For the past two decades, Mothers Against Drunk Driving has — very successfully — engaged in a holy war against drunk driving and underage drinking. Through MADD’s political pressures on legislators and judges, the offense has been redirected from one of impairment to one of blood-alcohol levels, penalties have been radically increased, and constitutional rights have been commonly ignored. The offense has been demonized in the public eye to the point that it approaches the status of child molesting, and MADD continues to press for outlawing ever-lower blood-alcohol levels.

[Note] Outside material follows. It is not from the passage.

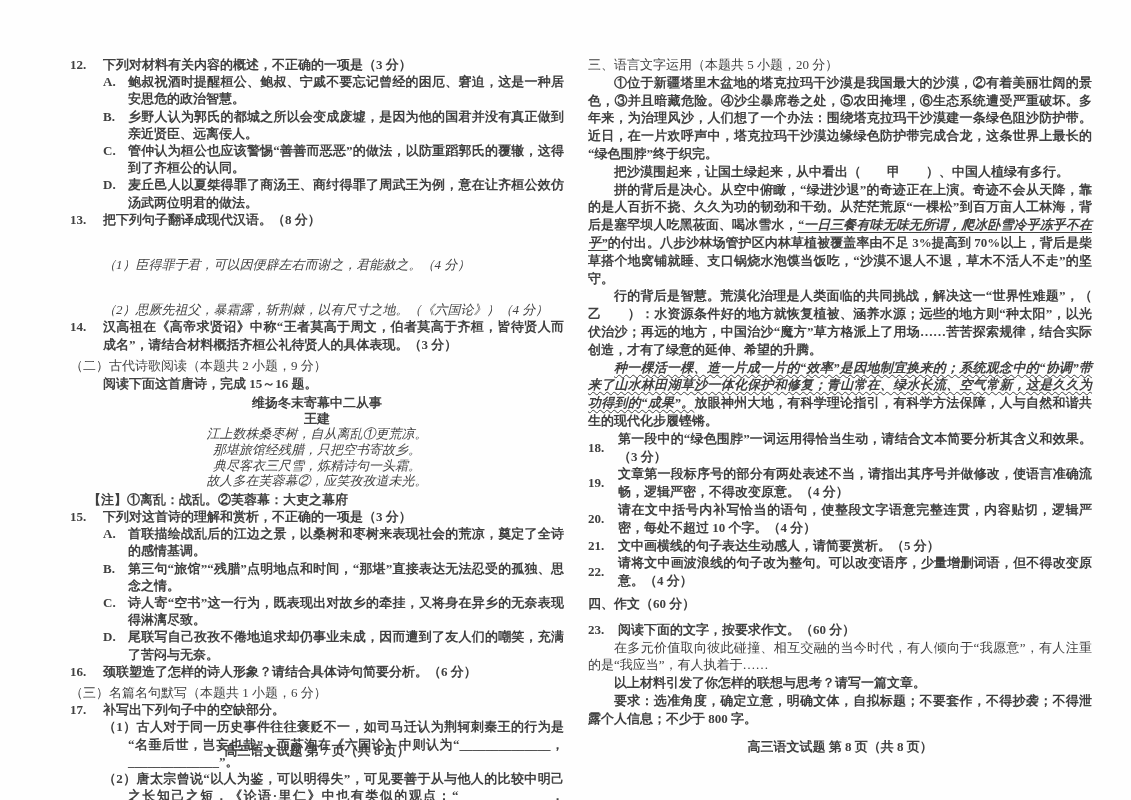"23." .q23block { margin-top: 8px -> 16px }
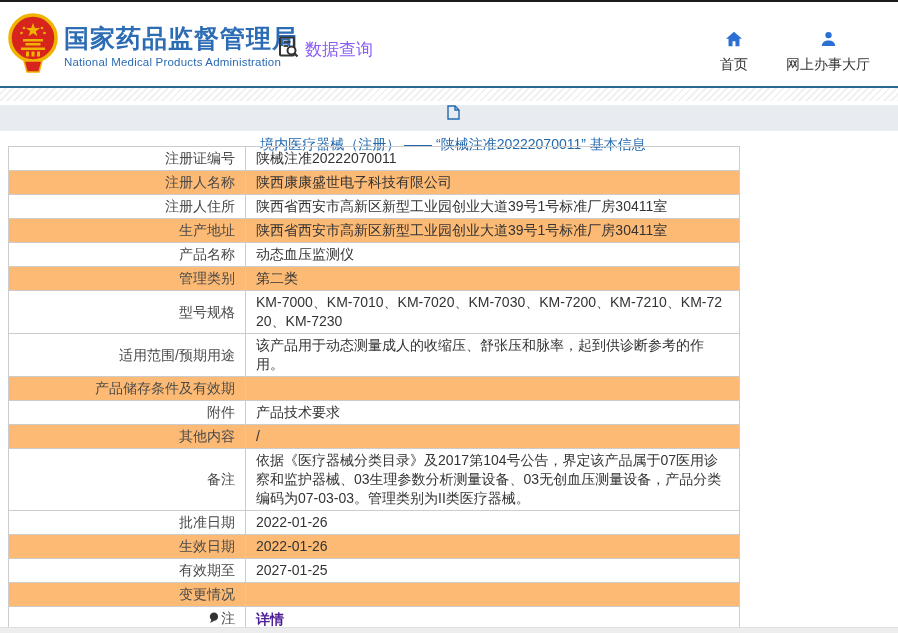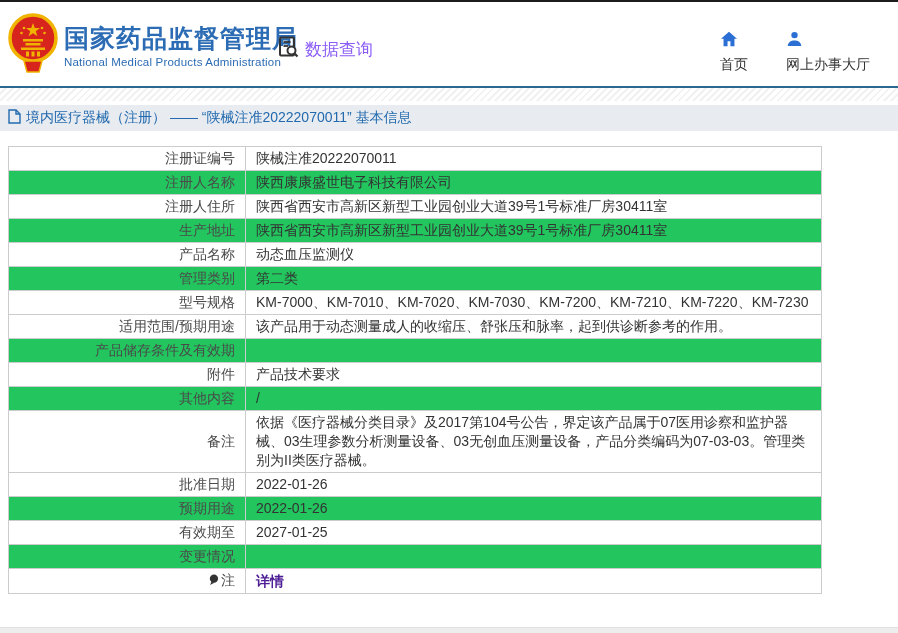"首页" .nav-item { align-items: none -> center }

First, let’s get something clear: drunk driving is dangerous. That’s why we have DUI laws — not to punish the use of alcohol, but to punish those who represent a danger behind the wheel and thereby deter that person and others from endangering the public.

The purpose, then, is protection of the public through deterrence of dangerous conduct.  It is not to punish people for drinking.  If the goal is to protect the public from the dangers of impaired driving, then , why is the focus today solely on alcohol?  As I’ve mentioned in previous posts, numerous studies all indicate that, for example, driving while using a cell phone, distracted driving (eating, putting on lipstick in the read-view mirror) and driving while drowsy are at least as dangerous as drunk driving.  See, for example, Drunk Drivers vs Distracted DriversMost Dangerous: Drunk, Drowsy or Distracted?Alcohol vs Cell Phone: Which is More Dangerous? and Inebriated or Texting While Driving – Which is More Dangerous?.Yet we largely ignore these types of life-threatening conduct, while continuing to focus laws and law enforcement on drinking and driving.

Again, I’m not suggesting that we legalize drunk driving; it should be punished. But the hysteria needs to be toned down, and the focus should shift to the danger that impaired driving of any kind represents — not to whether alcohol is involved or not.

Perhaps MADD should concentrate on accident prevention, rather than on a return to prohibition.